James 3:4 Parallel Verses [⇓ See commentary ⇓]

James 3:4, NIV: "Or take ships as an example. Although they are so large and are driven by strong winds, they are steered by a very small rudder wherever the pilot wants to go."

James 3:4, ESV: "Look at the ships also: though they are so large and are driven by strong winds, they are guided by a very small rudder wherever the will of the pilot directs."

James 3:4, KJV: "Behold also the ships, which though they be so great, and are driven of fierce winds, yet are they turned about with a very small helm, whithersoever the governor listeth."

James 3:4, NASB: "Look at the ships too: though they are so large and are driven by strong winds, they are nevertheless directed by a very small rudder wherever the inclination of the pilot determines."

James 3:4, NLT: "And a small rudder makes a huge ship turn wherever the pilot chooses to go, even though the winds are strong."

James 3:4, CSB: "And consider ships: Though very large and driven by fierce winds, they are guided by a very small rudder wherever the will of the pilot directs."

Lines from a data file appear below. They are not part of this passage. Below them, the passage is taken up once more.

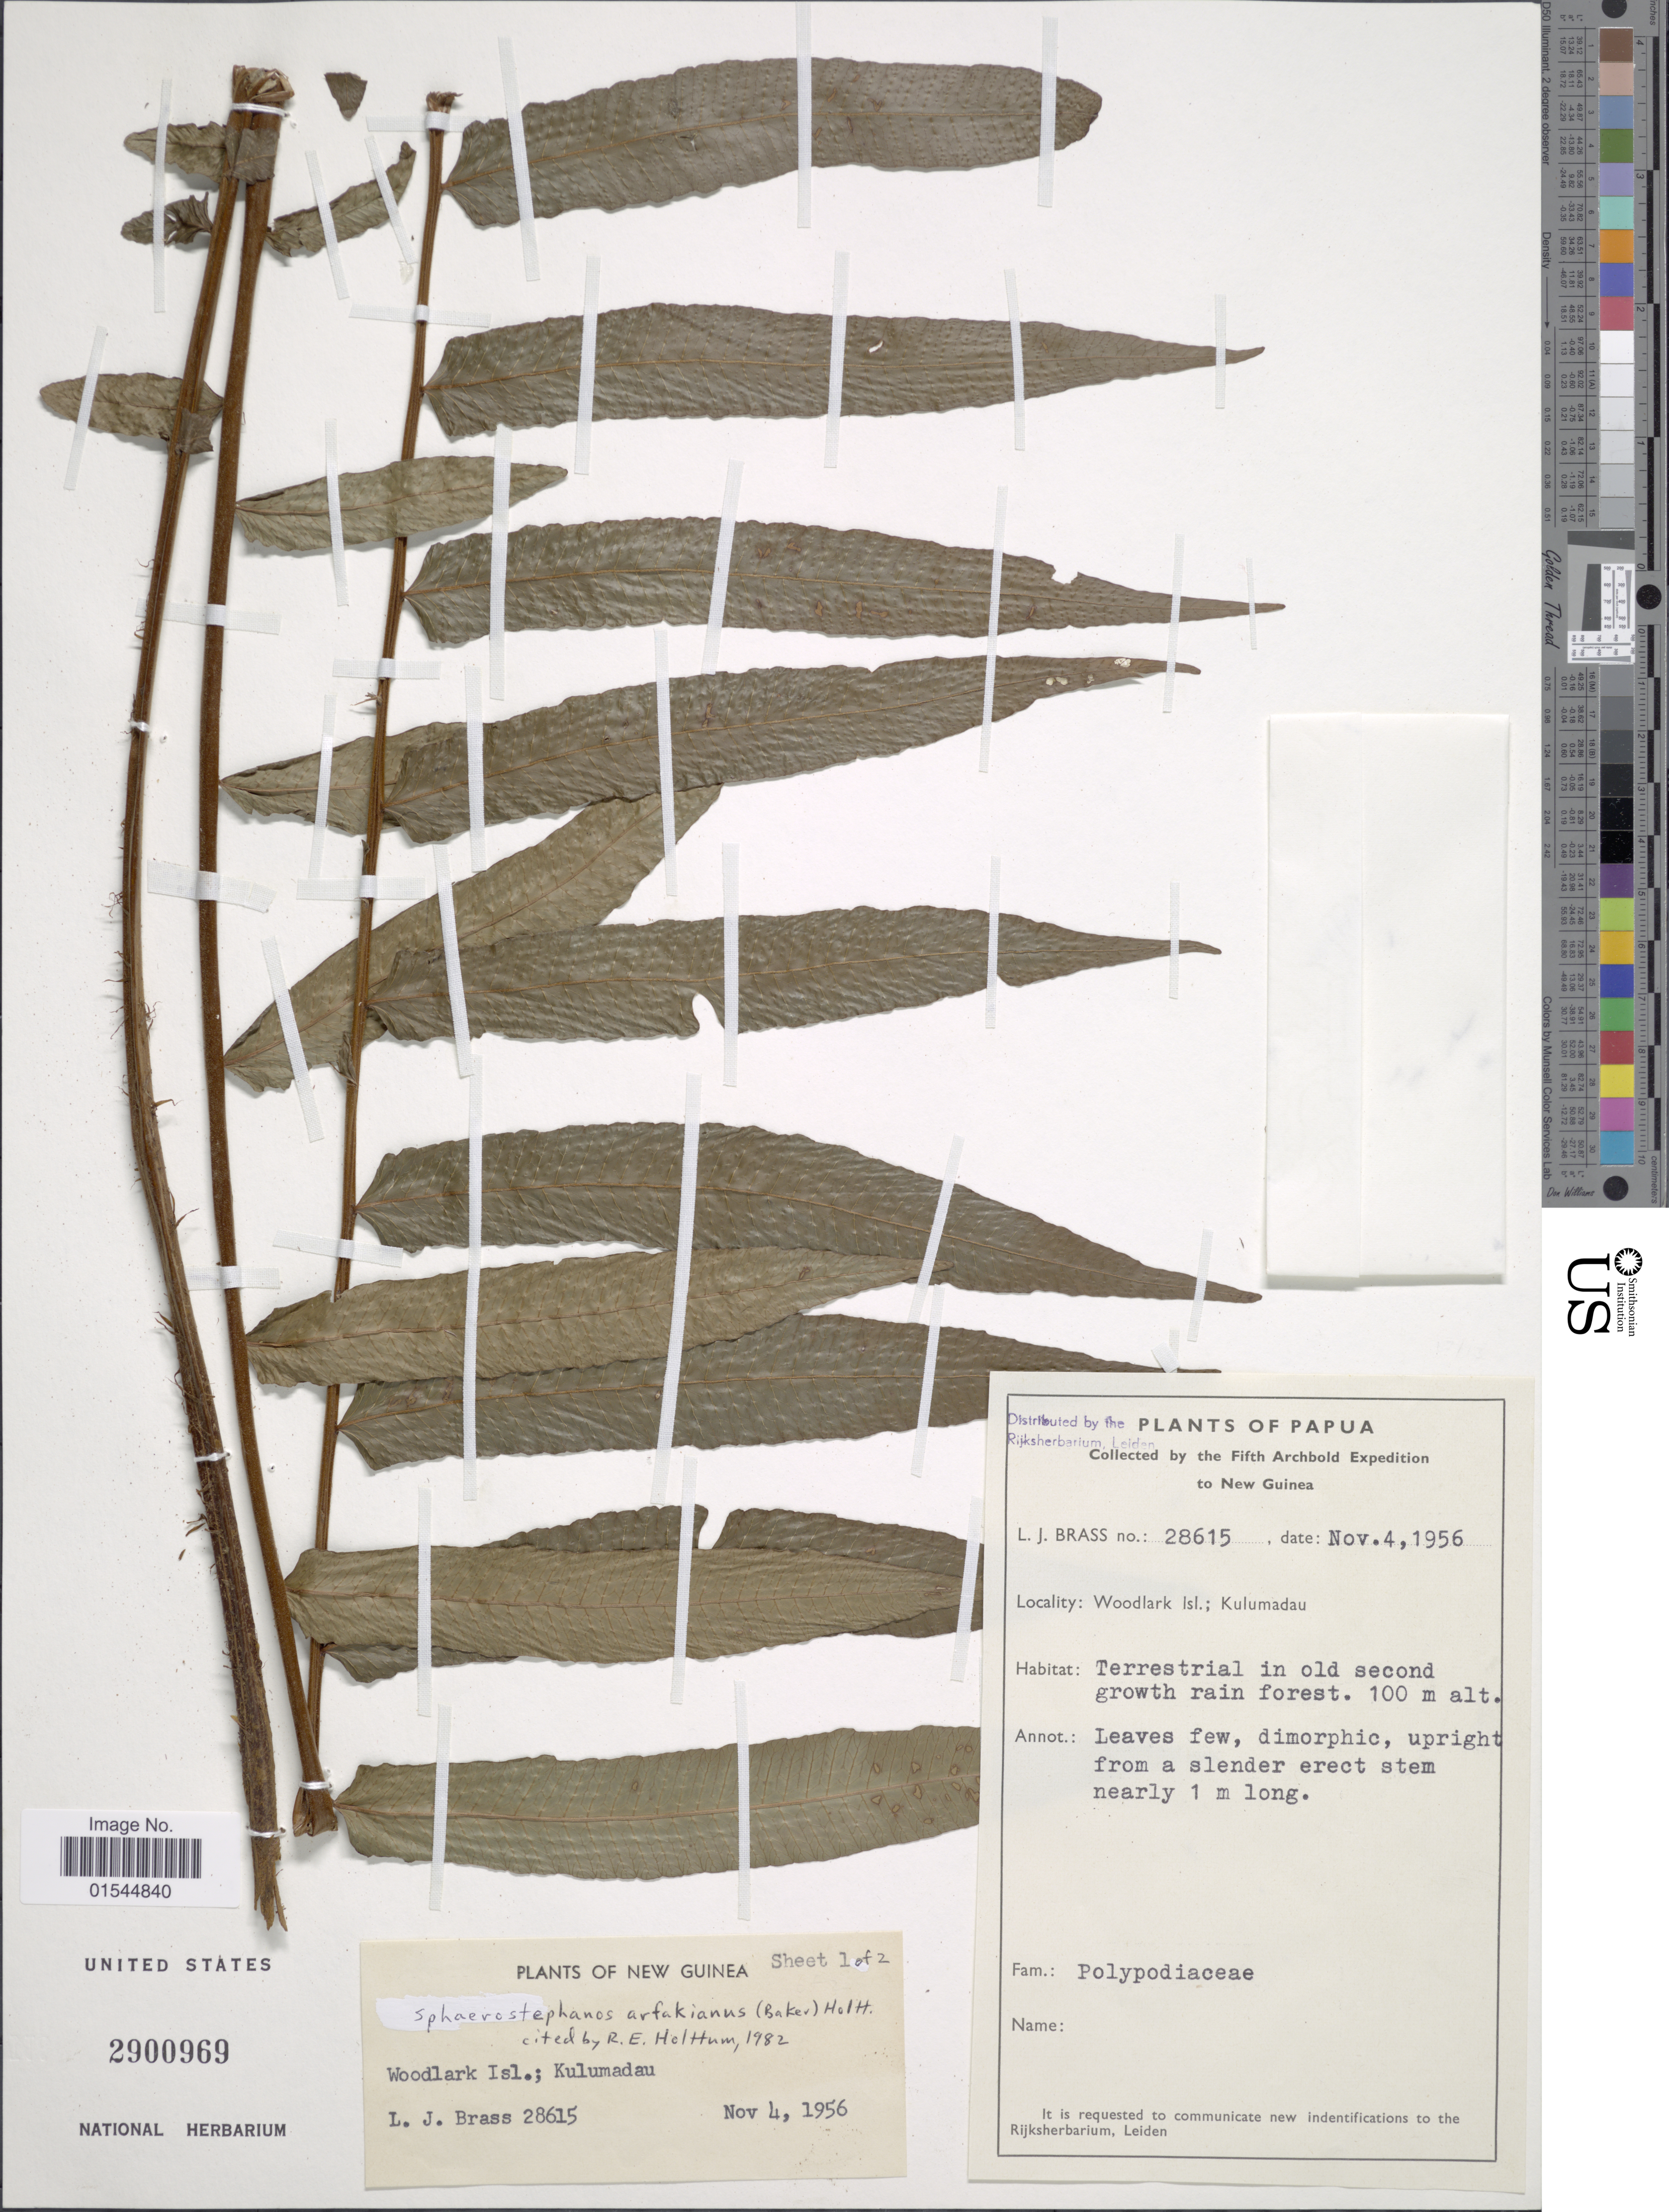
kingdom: Plantae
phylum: Tracheophyta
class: Polypodiopsida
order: Polypodiales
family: Thelypteridaceae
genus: Sphaerostephanos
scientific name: Sphaerostephanos arfakianus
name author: (Baker) Holttum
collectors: L. J. Brass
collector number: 28615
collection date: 1956-11-04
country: Papua New Guinea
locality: Papua, New Guinea, Woodlark Isl.; Kulumadau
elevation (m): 100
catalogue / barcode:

What does James 3:4 mean? [⇑ See verse text ⇑]

James continues to illustrate the point about how difficult our words are to control. In verse 2, he wrote that if a person could perfectly control his words, he would be perfect. He would be able to "bridle" or flawlessly control his entire body. But, while this is a noble goal, humans are fallible and sinful. All of us—including James himself—continue to stumble in many ways (James 3:2).

James is making the point that just because the tongue is small does not mean it is weak. In fact, he brings three analogies to show how something small can be powerful. Another layer of James's teaching is that learning to control certain aspects of our lives will, by necessity, lead to control over all others. His first example, from verse 3, was how horses can be controlled a tiny bit in their mouths.

Here in verse 4, James points to huge ships at sea. The power behind those ships in James's era was the mighty wind, but nobody can control the wind. Wooden sailing ships full of cargo could weigh thousands of pounds. And yet, a pilot could alter the movement of the most massive boat using just a relatively small piece of wood: the rudder. A rudder is the paddle-like plank used to steer a ship.

James will write in the next verse that if we learn to control our tongues—meaning the words we say—we could control what we do with our entire bodies. The one who controls a bit controls the entire horse. The one who controls the rudder steers the entire ship. The man who learns to control his tongue is one who has gained control over his entire self.

This, of course, is neither easy (James 3:8), nor something we can expect to do with perfection (James 3:2).